The emergence of phytolith analysis and other more sophisticated methods for identifying plant remains in tropical soils have allowed researchers to investigate the origins and evolution of lowland South American food production much more directly than was previously possible (Watling et al., 2018). One of the biggest surprises has been a relative paucity of evidence for the predominant role of manioc as a staple food in ancient Amazonian diets (Fausto & Neves, 2019). Manioc cultivation, it would seem, became a much more dominant staple food only in colonial times, perhaps due to the introduction of steel axes and the innovation of slash-and-burn farming, as pointed out by Denevan (1992). Ancient Amazonian food production appears to have included a much more diverse array of plants, including fully domesticated, incipiently domesticated, and semi-domesticated species, as well as non-domesticated species managed in agroforestry systems (Clement, 1999; Clement, Borém, & Lopes, 2012).

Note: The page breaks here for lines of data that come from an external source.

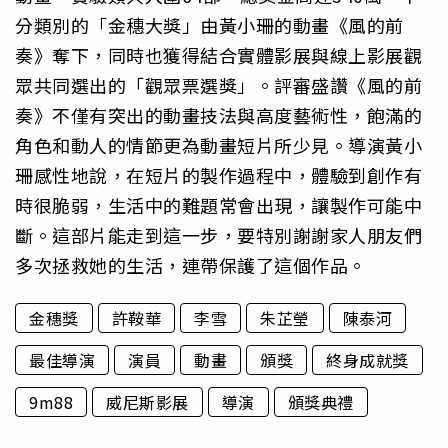
分類別的「金穗大獎」由黃小珊的動畫《風的前
奏》奪下，同時也獲得結合實體影展與線上影展觀
眾共同選出的「觀眾票選獎」。評審盛讚《風的前
奏》不僅有突出的動畫技法與高度藝術性，飽滿的
角色和動人的情節更為動畫短片所少見。導演黃小
珊感性地說，在短片的製作過程中，體驗到創作有
時很脆弱，生活中的難題常會出現，讓製作可能中
斷。這部片能走到這一步，要特別謝謝家人朋友們
多次拯救她的生活，連帶保護了這個作品。
金穗獎
許鞍華
李雪
朱芷瑩
陳泰河
最佳導演
演員
動畫
頒獎
終身成就獎
9m88
威尼斯影展
導演
頒獎典禮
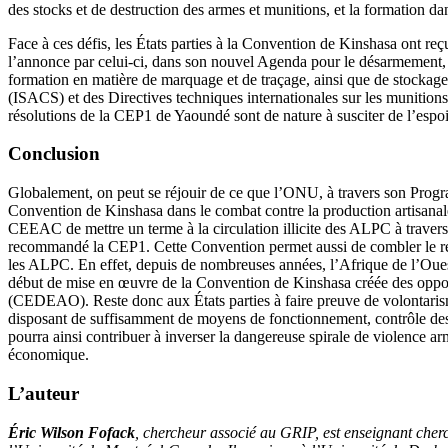
des stocks et de destruction des armes et munitions, et la formation
Face à ces défis, les États parties à la Convention de Kinshasa ont re
l’annonce par celui-ci, dans son nouvel Agenda pour le désarmement, d
formation en matière de marquage et de traçage, ainsi que de stockage e
(ISACS) et des Directives techniques internationales sur les munition
résolutions de la CEP1 de Yaoundé sont de nature à susciter de l’espoi
Conclusion
Globalement, on peut se réjouir de ce que l’ONU, à travers son Prog
Convention de Kinshasa dans le combat contre la production artisanal
CEEAC de mettre un terme à la circulation illicite des ALPC à travers 
recommandé la CEP1. Cette Convention permet aussi de combler le reta
les ALPC. En effet, depuis de nombreuses années, l’Afrique de l’Ouest,
début de mise en œuvre de la Convention de Kinshasa créée des oppor
(CEDEAO). Reste donc aux États parties à faire preuve de volontarisme
disposant de suffisamment de moyens de fonctionnement, contrôle des st
pourra ainsi contribuer à inverser la dangereuse spirale de violence ar
économique.
L’auteur
Éric Wilson Fofack
, chercheur associé au GRIP, est enseignant cher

Clement (1999) documented 138 species of domesticated food crops cultivated by Amazonian peoples at the time of first European contact, mostly native species (see Tables 1–3) but also including many species from other parts of South America and Mesoamerica. Among the most significant crops are manioc (Manihot esculenta), maize (Zea mays), sweet potato (Ipomea batatas), yam (Dioscorea trifida), cocoyam (Xanthosoma saggitifolium), peach palm (Bactris gasipaes), cacao (Theobroma cacao), chili peppers (Capsicum spp.), squash (Cucurbita spp.), pineapple (Ananas comosus), papaya (Carica papaya), peanut (Arachis hypogea), avocado (Persea americana), cashew (Anacardium occidentale), guava (Psidium guajava), tobacco (Nicotiana tabacum), calabash (Crescentia cujete), annatto (Bixa orellana), common bean (Phaseolus vulgaris), and many others.